В 1871 году возникло стихотворение «Les Assis» – «Сидящие», как можно приблизительно перевести название текста, характерного своей вербальной смелостью. По сообщению Верлена, поводом послужил библиотекарь из Шарлевиля, которого Рембо не выносил. Это вероятное обстоятельство никак не облегчает понимание стихотворения. С помощью языка, пронизанного анатомическими терминами, неологизмами, арготизмами, создается миф о чудовищном уродстве. Речь идет не о библиотекаре, не о библиотекарях и не о книгах. Речь идет об орде озверелых, скрюченных, злотворных стариков. И поначалу даже не о них. Перечисляются макабрические подробности: черные пятна волчанки, опухоли, узловатые, словно корни, пальцы, царапающие бедра, «расплывчатая злобная угрюмость» на темени, подобная лепре на старой стене. И потом фигуры: странные костяные остовы, сросшиеся со скелетами стульев в эпилептической страсти; икры и голени, навсегда вплетенные в рахитичные ножки сидений. Колючие солнца обжигают их кожу, глаза блуждают по стеклам окон, «где увядает снег». Иные «старые солнца», под лучами которых когда-то зрели злаки, умирают, задушенные, в соломе стульев. Старики скрючены, колени прижаты к зубам; «зеленые пианисты», они барабанят десятью пальцами под сидениями, глаза их обведены зелеными кругами, их головы мотаются в такт любовным измышлениям сенильной фантазии. Если их позовут, они ворчат, как потревоженные коты, с трудом вытягивают плечи, волочат кривые ноги, их лысые черепа ударяются в старые стены, пуговицы их фраков в темноте коридоров, словно хищные зрачки, впиваются в идущих навстречу, их убийственные глаза источают яд, мерцающий иногда во взгляде побитой собаки. Вот они садятся опять, пряча кулаки в грязные манжеты; под их острыми подбородками свисают грозди желез; они грезят о «плодовитых стульях»; чернильные цветы осыпают их сны «пыльцой точек и запятых».
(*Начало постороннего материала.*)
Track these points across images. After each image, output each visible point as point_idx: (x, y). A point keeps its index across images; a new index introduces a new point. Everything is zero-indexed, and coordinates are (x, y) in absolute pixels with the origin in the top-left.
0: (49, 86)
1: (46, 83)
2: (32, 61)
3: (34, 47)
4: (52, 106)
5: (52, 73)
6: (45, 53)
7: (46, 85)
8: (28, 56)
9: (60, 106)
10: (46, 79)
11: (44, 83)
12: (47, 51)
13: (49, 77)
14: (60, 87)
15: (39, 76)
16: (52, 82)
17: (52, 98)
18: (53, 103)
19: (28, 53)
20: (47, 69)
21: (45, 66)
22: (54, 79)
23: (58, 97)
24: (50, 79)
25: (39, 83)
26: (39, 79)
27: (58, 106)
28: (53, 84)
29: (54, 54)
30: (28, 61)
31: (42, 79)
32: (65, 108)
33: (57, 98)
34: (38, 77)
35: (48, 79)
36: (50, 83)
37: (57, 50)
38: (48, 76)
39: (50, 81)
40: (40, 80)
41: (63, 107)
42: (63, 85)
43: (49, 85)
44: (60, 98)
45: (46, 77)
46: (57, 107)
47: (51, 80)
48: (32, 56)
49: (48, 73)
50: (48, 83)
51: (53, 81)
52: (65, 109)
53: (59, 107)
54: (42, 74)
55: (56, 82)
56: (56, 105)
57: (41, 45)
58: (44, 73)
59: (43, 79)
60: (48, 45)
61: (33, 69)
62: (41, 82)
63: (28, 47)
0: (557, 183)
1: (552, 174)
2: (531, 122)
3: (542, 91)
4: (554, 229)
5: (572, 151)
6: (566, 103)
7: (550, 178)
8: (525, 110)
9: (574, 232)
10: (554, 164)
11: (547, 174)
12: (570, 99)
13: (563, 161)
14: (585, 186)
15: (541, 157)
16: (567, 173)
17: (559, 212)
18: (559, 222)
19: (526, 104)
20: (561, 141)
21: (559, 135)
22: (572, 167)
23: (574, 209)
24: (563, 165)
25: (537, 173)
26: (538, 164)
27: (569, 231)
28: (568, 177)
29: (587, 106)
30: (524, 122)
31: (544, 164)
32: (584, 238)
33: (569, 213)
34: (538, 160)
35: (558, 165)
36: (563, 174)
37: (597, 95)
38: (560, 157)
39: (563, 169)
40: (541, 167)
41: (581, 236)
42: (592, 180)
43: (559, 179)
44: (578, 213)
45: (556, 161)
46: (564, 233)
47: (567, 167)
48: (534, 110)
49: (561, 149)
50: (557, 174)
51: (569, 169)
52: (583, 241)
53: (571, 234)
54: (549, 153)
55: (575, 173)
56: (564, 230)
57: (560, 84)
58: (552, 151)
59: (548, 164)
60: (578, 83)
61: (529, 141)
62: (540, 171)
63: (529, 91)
Такое уродство нельзя скопировать, его можно только сотворить. Это смутно человеческое пребывает всюду и всегда: не люди, но костлявые схемы, соединенные с вещами, и вещи – друзья этих скрюченных существ, одержимых бессильной злобой и сумеречной сенильной сексуальностью. Все это высказано с дявольской насмешкой, таящейся в напевности строк – последовательный диссонанс между образом и мелодией. Разрозненные элементы «прекрасного» используются для диссонанса или, диссонантные сами по себе, сочетают лирический порыв с банальностью: «чернильные цветы», «пыльца точек и запятых» обретают изысканность от сравнения с полетом стрекозы над гладиолусом. Роль безобразного понятна. Легко прийти к выводу, что «поэтически безобразное» деформирует обычное уродство точно так же, как подобный дикт деформирует любую действительность, дабы ее распад освободил путь в свехреальное или… в пустоту.